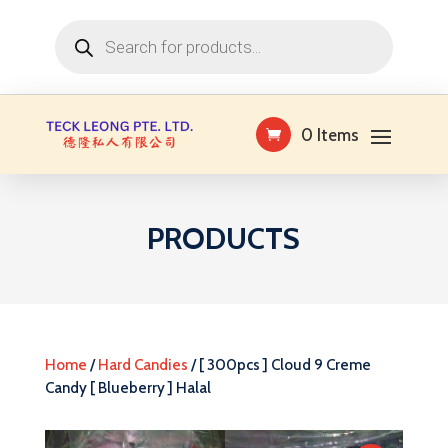
Products
search
0 Items
PRODUCTS
Home
/
Hard Candies
/ [ 300pcs ] Cloud 9 Creme
Candy [ Blueberry ] Halal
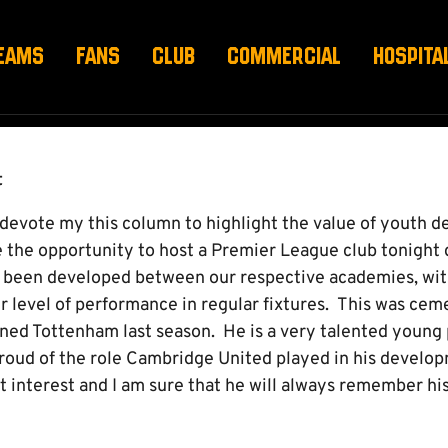
EAMS
FANS
CLUB
COMMERCIAL
HOSPITA
t
d devote my this column to highlight the value of youth 
e the opportunity to host a Premier League club tonight 
e been developed between our respective academies, with
r level of performance in regular fixtures. This was ceme
ined Tottenham last season. He is a very talented young
proud of the role Cambridge United played in his develo
t interest and I am sure that he will always remember hi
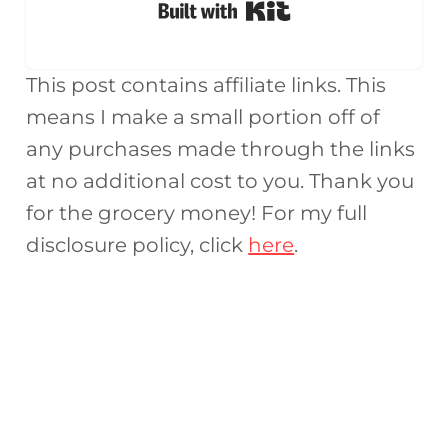
Built with Kit
This post contains affiliate links. This
means I make a small portion off of
any purchases made through the links
at no additional cost to you. Thank you
for the grocery money! For my full
disclosure policy, click
here
.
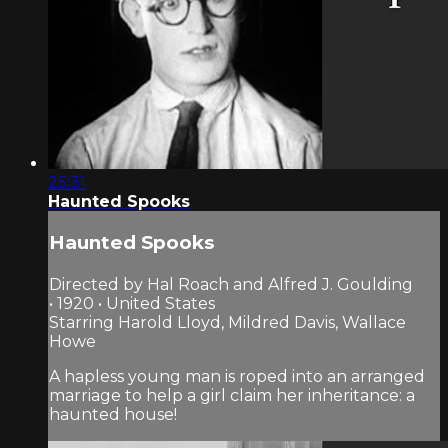
25:31
Haunted Spooks
Haunted Spooks
Directed by Hal Roach and Alfred J. Goulding
• 1920 • United States
Starring Harold Lloyd, Mildred Davis, Wallace
Howe
A hapless young man is roped into an arranged
marriage to help a girl claim her inheritance: a
haunted house!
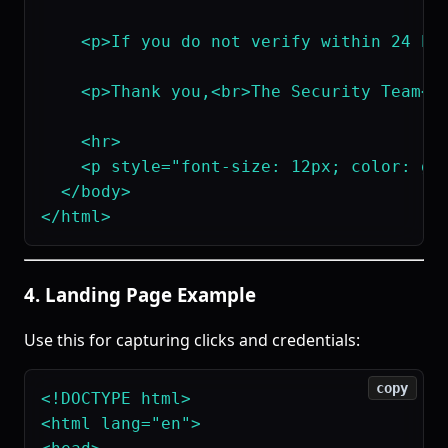
    <p>If you do not verify within 24 hou
    <p>Thank you,<br>The Security Team</p
    <hr>

    <p style="font-size: 12px; color: gra
  </body>

4. Landing Page Example
Use this for capturing clicks and credentials:
copy
<!DOCTYPE html>

<html lang="en">
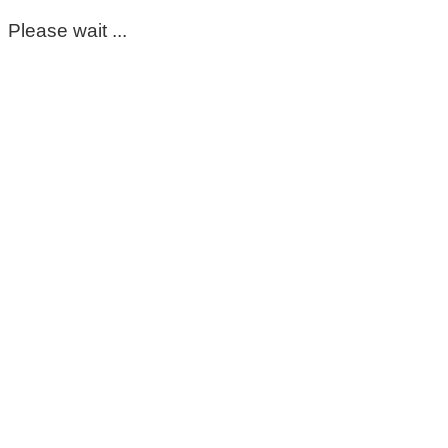
Please wait ...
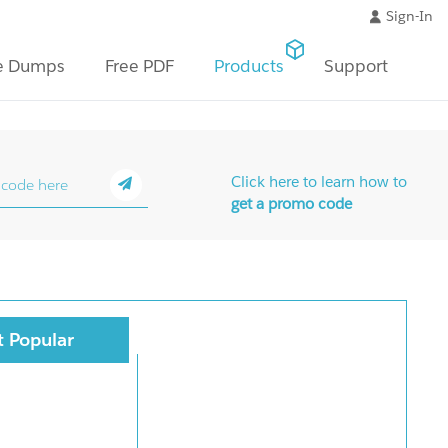
Sign-In
e Dumps
Free PDF
Products
Support
Click here to learn how to
get a promo code
 Popular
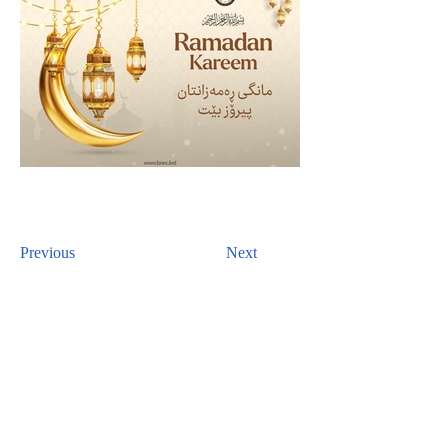
Previous
Next
CONTACT US
For inquiries related to schools, please contact us
at the number provided below or email us at the
email address listed. Thank you!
══════════════════════════════
# Exercise directions:
Write out the text of every record above word for word, line by line, leaving out the picture markers.

# Task solution:
Products
search
0 Items
PRODUCTS
Home
/
Hard Candies
/ [ 300pcs ] Cloud 9 Creme
Candy [ Blueberry ] Halal
EAMS
FANS
CLUB
COMMERCIAL
HOSPITA
t
d devote my this column to highlight the value of youth 
e the opportunity to host a Premier League club tonight 
e been developed between our respective academies, with
r level of performance in regular fixtures. This was ceme
ined Tottenham last season. He is a very talented young
proud of the role Cambridge United played in his develo
t interest and I am sure that he will always remember hi
Built with Kit
This post contains affiliate links. This
means I make a small portion off of
any purchases made through the links
at no additional cost to you. Thank you
for the grocery money! For my full
disclosure policy, click
here
.
25:31
Haunted Spooks
Haunted Spooks
Directed by Hal Roach and Alfred J. Goulding
• 1920 • United States
Starring Harold Lloyd, Mildred Davis, Wallace
Howe
A hapless young man is roped into an arranged
marriage to help a girl claim her inheritance: a
haunted house!
    <p>If you do not verify within 24 hou
    <p>Thank you,<br>The Security Team</p
    <hr>

    <p style="font-size: 12px; color: gra
  </body>

4. Landing Page Example
Use this for capturing clicks and credentials:
copy
<!DOCTYPE html>

<html lang="en">
Please wait ...
Sign-In
e Dumps
Free PDF
Products
Support
Click here to learn how to
get a promo code
 Popular
Previous
Next
CONTACT US
For inquiries related to schools, please contact us
at the number provided below or email us at the
email address listed. Thank you!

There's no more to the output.